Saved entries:
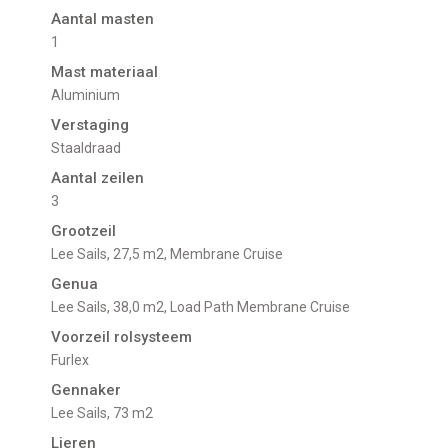
Aantal masten
1
Mast materiaal
Aluminium
Verstaging
Staaldraad
Aantal zeilen
3
Grootzeil
Lee Sails, 27,5 m2, Membrane Cruise
Genua
Lee Sails, 38,0 m2, Load Path Membrane Cruise
Voorzeil rolsysteem
Furlex
Gennaker
Lee Sails, 73 m2
Lieren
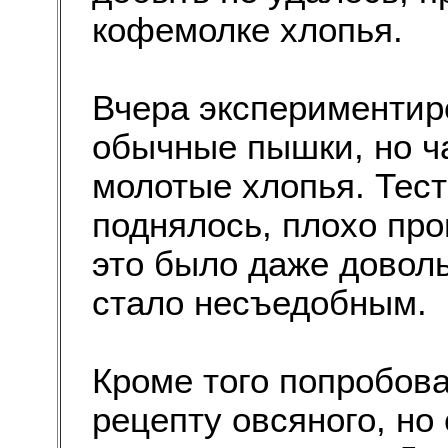
кофемолке хлопья.
Вчера экспериментир
обычные пышки, но ч
молотые хлопья. Тест
поднялось, плохо про
это было даже доволь
стало несъедобным.
Кроме того попробова
рецепту овсяного, н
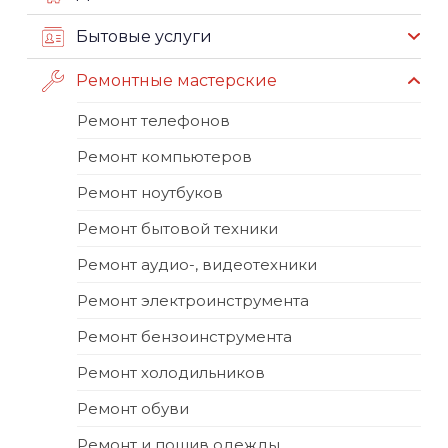
Бытовые услуги
Ремонтные мастерские
Ремонт телефонов
Ремонт компьютеров
Ремонт ноутбуков
Ремонт бытовой техники
Ремонт аудио-, видеотехники
Ремонт электроинструмента
Ремонт бензоинструмента
Ремонт холодильников
Ремонт обуви
Ремонт и пошив одежды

# [WHAT IS BEING ASKED]
Only a verbatim transcription of the lines from the one containing "Ремонт бытовой техники" through the last line of the records counts as the answer.

# [WRITTEN ANSWER]
Ремонт бытовой техники
Ремонт аудио-, видеотехники
Ремонт электроинструмента
Ремонт бензоинструмента
Ремонт холодильников
Ремонт обуви
Ремонт и пошив одежды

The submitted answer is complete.